=== Task list ===
a. In the Picturing Death Project text, copy the stretch from "Tuesday, May 17, 2011" through "be familiarity there." word for word.
b. According to the Picturing Death Project text, where are the project's table, chairs and journals kept now?

=== Exercise passage ===
=== Section Start ===

The Picturing Death Project Journal Entries from 1999-2003

The simple but effective structure for the Picturing Death Project, a cast glass table, four chairs, and journals, provide a structure for journal writing with 4 questions that help participants examine how we will choose to live with the knowledge that death is inevitable. Currently, the project table, chairs and journals reside at Hospice Care of Southwest Michigan in Kalamazoo. http://www.hospiceswmi.org

Tuesday, May 17, 2011

Journal Entry 697

1.

I imagine there will be a passage process where the density of my body, perhaps unprocessed emotions, habituated thought processes and forms will, in effect, untangle, disravel or somehow be known by my conscious being. I imagine there will be a revelatory process where I will see and 'fee' where I have been and where I am now. I imagine my death will be a perfect expression of where I need to be at that moment. I imagine there will be familiarity there.


2.

=== Section End ===

[Chart analysis data]
=== Section Start ===

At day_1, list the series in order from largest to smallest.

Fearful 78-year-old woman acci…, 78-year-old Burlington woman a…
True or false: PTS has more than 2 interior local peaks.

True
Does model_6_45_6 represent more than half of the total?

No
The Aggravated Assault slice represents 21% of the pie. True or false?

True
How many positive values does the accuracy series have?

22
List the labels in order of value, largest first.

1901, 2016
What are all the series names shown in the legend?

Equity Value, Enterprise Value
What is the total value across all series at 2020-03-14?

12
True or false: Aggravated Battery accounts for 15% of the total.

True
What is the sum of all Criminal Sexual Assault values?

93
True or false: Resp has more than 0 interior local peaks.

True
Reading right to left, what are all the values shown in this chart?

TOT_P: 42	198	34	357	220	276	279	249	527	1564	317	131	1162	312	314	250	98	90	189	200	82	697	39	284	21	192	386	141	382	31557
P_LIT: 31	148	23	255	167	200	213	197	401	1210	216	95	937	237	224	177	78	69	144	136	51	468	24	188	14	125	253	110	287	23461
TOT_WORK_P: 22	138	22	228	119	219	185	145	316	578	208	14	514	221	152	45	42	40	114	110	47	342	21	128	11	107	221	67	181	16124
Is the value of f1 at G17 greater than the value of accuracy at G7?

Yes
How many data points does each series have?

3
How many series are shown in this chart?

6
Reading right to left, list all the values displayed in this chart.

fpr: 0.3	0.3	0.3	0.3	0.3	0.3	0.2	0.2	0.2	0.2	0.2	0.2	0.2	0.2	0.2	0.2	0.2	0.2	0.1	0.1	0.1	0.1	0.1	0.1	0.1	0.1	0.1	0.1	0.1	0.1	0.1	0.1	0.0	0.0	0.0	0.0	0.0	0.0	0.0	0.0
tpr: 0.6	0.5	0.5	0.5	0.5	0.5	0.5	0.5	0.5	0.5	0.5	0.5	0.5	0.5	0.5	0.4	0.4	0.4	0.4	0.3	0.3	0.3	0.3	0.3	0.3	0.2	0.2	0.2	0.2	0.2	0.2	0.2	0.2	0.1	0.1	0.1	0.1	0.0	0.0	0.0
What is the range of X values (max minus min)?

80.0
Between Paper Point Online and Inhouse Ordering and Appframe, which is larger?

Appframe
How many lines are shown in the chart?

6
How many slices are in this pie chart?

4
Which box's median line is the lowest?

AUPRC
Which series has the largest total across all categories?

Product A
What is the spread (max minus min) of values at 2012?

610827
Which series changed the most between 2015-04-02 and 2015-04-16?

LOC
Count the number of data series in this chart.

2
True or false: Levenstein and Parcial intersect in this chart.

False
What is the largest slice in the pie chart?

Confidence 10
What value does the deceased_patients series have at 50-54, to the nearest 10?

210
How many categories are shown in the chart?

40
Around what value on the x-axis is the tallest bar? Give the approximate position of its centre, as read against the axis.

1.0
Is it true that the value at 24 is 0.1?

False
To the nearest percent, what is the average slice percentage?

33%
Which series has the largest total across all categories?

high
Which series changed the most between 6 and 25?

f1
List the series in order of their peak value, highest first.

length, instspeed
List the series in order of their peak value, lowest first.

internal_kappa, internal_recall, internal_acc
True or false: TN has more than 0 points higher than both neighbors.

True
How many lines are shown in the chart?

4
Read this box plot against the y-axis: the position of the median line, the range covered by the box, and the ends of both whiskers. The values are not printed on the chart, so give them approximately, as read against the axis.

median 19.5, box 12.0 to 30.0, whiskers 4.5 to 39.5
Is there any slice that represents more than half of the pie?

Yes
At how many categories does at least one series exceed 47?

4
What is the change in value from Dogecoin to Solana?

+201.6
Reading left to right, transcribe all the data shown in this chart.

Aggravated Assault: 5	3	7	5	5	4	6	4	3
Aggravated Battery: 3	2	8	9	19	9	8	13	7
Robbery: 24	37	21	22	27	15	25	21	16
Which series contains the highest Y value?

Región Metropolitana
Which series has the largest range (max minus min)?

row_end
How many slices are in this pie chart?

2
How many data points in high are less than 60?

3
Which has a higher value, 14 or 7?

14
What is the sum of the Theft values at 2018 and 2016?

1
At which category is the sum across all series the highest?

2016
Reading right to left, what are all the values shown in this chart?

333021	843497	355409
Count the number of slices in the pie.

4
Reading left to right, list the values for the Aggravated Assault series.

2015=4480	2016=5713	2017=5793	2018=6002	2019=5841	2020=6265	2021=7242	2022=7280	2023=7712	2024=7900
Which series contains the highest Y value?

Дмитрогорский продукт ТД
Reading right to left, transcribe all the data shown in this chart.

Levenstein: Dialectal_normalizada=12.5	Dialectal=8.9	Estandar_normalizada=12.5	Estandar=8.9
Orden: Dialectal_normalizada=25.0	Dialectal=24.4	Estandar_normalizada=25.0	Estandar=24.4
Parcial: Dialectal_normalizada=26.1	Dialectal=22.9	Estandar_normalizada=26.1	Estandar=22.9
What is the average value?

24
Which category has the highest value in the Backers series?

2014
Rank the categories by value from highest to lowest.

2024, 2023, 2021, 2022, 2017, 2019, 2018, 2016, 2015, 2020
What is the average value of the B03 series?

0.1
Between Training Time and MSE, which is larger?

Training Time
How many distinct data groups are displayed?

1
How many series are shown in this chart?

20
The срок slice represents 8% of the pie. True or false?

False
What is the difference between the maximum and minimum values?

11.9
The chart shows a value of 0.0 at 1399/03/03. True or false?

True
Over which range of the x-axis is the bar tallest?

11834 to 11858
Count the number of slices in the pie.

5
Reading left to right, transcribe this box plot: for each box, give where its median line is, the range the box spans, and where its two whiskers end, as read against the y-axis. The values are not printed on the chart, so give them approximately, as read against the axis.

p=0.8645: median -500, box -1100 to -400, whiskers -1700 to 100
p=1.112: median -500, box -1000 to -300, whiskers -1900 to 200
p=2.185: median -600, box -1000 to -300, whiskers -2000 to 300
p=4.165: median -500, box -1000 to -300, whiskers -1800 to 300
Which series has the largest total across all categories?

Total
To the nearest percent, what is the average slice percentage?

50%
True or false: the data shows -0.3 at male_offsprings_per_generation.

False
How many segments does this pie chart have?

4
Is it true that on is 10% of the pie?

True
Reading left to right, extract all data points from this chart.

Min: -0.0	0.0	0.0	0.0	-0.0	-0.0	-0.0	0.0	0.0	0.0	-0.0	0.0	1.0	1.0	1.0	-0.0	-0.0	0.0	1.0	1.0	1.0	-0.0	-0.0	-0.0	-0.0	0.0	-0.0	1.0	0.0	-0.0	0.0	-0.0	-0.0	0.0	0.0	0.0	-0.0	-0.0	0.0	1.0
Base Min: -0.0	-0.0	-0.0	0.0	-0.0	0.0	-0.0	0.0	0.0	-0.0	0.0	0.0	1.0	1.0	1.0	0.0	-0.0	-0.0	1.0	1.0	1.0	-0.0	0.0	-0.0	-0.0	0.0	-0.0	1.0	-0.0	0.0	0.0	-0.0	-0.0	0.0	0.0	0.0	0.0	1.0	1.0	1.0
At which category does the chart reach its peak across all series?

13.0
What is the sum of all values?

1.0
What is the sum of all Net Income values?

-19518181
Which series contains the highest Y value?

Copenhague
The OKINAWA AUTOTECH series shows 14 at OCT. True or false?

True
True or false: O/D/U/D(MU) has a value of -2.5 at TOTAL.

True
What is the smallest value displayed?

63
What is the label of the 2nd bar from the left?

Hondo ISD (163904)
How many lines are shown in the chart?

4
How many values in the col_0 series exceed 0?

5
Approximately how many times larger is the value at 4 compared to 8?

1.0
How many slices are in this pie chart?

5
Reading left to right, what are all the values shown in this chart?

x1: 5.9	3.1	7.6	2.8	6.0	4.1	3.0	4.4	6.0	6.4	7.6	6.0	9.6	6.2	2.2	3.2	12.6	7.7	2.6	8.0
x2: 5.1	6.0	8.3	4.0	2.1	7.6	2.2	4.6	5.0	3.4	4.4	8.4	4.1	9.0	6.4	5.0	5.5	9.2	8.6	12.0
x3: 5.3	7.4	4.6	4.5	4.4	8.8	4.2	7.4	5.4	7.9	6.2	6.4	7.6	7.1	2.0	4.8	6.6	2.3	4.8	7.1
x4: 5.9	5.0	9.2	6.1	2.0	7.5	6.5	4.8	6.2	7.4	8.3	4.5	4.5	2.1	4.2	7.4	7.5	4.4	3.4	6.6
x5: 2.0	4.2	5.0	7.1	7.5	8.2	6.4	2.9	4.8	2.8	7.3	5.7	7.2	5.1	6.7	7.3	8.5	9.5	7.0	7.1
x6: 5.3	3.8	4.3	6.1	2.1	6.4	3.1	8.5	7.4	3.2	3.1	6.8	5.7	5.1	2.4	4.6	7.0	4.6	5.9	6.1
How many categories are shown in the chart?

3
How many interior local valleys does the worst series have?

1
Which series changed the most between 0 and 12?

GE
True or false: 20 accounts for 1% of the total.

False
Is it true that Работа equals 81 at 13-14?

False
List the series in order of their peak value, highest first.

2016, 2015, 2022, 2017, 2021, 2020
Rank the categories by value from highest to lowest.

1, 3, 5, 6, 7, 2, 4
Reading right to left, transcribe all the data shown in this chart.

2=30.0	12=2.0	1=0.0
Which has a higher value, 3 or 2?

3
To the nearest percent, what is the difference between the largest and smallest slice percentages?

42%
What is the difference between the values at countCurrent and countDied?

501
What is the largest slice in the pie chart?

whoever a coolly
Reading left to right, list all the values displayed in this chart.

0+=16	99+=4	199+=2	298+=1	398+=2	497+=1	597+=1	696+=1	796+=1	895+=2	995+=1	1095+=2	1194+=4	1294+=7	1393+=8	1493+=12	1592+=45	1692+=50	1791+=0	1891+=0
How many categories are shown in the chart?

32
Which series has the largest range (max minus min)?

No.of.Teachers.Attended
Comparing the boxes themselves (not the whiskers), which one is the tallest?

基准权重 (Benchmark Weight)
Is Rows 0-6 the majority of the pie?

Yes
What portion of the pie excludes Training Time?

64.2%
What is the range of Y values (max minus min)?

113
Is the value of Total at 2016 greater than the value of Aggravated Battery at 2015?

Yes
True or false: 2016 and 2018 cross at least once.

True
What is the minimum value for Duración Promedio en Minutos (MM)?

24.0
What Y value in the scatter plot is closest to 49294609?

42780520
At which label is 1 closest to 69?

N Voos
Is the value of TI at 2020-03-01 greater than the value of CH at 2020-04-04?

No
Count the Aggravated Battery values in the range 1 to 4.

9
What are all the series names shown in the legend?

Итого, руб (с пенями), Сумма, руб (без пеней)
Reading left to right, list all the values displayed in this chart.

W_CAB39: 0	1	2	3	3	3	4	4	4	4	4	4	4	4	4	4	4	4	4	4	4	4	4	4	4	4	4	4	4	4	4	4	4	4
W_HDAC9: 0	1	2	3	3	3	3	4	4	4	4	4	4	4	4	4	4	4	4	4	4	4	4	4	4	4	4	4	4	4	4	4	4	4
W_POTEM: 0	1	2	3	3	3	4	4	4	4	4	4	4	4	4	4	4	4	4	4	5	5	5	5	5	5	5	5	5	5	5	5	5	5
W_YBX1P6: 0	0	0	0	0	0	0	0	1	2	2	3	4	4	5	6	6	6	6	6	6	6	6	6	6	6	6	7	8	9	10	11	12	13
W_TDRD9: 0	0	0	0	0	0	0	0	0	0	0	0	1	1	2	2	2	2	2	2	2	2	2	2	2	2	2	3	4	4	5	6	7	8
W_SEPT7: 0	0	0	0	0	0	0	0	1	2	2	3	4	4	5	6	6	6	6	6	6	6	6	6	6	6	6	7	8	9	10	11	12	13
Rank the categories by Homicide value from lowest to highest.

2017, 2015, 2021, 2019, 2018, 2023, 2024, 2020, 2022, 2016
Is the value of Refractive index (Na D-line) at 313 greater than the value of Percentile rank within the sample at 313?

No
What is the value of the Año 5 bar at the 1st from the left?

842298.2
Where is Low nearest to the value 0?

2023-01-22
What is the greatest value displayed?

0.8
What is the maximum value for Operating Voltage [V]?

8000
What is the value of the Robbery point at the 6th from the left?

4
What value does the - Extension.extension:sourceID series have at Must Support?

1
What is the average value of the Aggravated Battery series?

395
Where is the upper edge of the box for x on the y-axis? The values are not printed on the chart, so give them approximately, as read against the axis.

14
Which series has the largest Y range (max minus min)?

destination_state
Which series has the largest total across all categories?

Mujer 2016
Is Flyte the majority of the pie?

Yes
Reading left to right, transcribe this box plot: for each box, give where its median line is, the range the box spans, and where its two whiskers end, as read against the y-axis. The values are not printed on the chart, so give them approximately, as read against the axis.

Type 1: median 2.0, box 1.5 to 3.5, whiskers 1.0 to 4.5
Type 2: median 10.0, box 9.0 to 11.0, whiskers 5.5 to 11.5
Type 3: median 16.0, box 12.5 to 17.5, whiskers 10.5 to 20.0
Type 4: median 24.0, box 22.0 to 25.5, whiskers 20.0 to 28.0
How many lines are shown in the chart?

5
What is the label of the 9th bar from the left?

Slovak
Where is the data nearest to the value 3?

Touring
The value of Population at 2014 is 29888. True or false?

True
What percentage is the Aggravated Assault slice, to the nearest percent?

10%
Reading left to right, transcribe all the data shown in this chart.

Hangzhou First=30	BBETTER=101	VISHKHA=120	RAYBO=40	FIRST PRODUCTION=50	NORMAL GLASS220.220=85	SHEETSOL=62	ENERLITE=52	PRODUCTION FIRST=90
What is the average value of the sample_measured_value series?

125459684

=== Section End ===

=== Answers to the exercise ===
a.
Tuesday, May 17, 2011

Journal Entry 697

1.

I imagine there will be a passage process where the density of my body, perhaps unprocessed emotions, habituated thought processes and forms will, in effect, untangle, disravel or somehow be known by my conscious being. I imagine there will be a revelatory process where I will see and 'fee' where I have been and where I am now. I imagine my death will be a perfect expression of where I need to be at that moment. I imagine there will be familiarity there.

b. At Hospice Care of Southwest Michigan in Kalamazoo.